> [Directions for this task]
Read the records and gather each line that includes "Pernambuco".

[Transcribed page contents]
##############################

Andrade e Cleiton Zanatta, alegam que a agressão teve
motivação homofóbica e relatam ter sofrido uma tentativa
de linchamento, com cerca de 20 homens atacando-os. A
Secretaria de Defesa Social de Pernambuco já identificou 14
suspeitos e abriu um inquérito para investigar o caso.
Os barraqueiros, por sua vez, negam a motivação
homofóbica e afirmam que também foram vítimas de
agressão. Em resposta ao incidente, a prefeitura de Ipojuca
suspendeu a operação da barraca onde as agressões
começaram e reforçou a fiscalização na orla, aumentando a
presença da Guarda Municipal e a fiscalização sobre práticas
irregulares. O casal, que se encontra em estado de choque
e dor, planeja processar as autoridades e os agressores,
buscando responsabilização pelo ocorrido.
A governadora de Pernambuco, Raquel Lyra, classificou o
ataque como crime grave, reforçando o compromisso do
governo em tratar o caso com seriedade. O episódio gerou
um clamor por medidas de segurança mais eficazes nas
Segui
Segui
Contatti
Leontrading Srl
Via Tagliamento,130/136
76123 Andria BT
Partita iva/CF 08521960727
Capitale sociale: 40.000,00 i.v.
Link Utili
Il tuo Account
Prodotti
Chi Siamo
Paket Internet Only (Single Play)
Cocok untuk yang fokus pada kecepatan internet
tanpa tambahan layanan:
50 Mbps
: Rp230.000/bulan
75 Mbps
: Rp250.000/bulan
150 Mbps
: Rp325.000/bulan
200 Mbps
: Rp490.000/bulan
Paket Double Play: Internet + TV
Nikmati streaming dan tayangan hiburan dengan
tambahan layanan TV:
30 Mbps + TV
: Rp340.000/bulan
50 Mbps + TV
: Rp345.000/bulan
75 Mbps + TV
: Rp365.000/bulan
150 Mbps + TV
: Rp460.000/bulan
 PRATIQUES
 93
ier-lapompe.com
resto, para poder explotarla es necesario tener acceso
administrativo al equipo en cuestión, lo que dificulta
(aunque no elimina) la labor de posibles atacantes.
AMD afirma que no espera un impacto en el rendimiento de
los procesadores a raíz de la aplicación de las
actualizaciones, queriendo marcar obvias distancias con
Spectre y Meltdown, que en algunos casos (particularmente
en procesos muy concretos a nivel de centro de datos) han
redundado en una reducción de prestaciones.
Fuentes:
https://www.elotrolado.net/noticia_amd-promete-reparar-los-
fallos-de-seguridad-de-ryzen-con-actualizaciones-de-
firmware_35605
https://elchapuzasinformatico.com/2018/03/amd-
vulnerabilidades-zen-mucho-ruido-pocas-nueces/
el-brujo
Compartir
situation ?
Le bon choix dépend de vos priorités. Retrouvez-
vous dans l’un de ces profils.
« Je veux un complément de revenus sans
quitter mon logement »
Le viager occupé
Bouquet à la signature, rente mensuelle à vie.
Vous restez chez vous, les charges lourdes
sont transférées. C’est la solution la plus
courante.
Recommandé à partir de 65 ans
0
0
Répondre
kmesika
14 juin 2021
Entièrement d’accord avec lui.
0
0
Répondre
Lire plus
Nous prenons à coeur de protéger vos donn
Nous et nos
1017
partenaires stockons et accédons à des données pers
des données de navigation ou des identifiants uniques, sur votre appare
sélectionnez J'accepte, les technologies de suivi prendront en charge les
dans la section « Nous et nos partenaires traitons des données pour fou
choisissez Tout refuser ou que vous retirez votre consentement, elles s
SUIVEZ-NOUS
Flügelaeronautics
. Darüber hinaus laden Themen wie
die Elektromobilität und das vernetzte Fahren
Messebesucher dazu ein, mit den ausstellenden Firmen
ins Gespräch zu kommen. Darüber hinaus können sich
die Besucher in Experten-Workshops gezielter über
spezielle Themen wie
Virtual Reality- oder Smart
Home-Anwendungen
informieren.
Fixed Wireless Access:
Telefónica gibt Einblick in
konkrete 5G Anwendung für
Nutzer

##############################

> [Task solution]
Secretaria de Defesa Social de Pernambuco já identificou 14
A governadora de Pernambuco, Raquel Lyra, classificou o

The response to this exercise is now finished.